Observed type Ia supernova luminosities [3,4] have revealed accelerating Hubble expansion thereby indicating an unknown energy fluid fills space or, alternatively, that the excellence of general relativity on the solar scale is not matched on the cosmic scale. The latter alternative could mean that a deeper understanding of space-time physics is appropriate for resolving “dark energy” and related problems (e.g., tension in the Hubble parameter measurements [13]). The cosmological constant in general relativity has been recalled as possibly germane to cosmic acceleration [5]. However, a satisfactory relativistic explanation of this parameter has not been given.
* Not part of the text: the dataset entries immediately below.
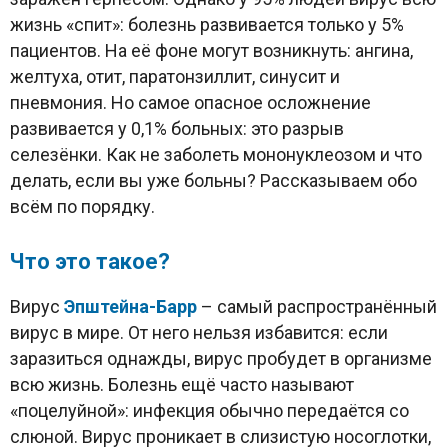
жизнь «спит»: болезнь развивается только у 5%
пациентов. На её фоне могут возникнуть: ангина,
желтуха, отит, паратонзиллит, синусит и
пневмония. Но самое опасное осложнение
развивается у 0,1% больных: это разрыв
селезёнки. Как не заболеть мононуклеозом и что
делать, если вы уже больны? Рассказываем обо
всём по порядку.
Что это такое?
Вирус
Эпштейна-Барр
– самый распространённый
вирус в мире. От него нельзя избавится: если
заразиться однажды, вирус пробудет в организме
всю жизнь. Болезнь ещё часто называют
«поцелуйной»: инфекция обычно передаётся со
слюной. Вирус проникает в слизистую носоглотки,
Here it is shown, in accordance with the Lorentz transformation, that postulated inward-infinite light-speed from any point along the lookback path—each photon on the path designated/named Lorentz photon, substituting for the isotropic Einstein photon along the epochal path—yields an outward-increasing cosmic time dilation which, when “rotated” into epochal space and inserted into the Lorentz transformation, gives a linearly increasing cosmic acceleration consistent with Hubble’s law. This leading order result—in agreement with supernova type Ia magnitude data in the local universe (≲ 0.3)—adds to previous knowledge by giving relativistic formulations for cosmic acceleration and the corresponding cosmological constant. A closely related investigation [14] based on empirically significant lookback time continues on “too fast” cosmic-structure dynamics (e.g., of wide binary stars [15], spiral galaxies [16], and galaxy clusters [17]).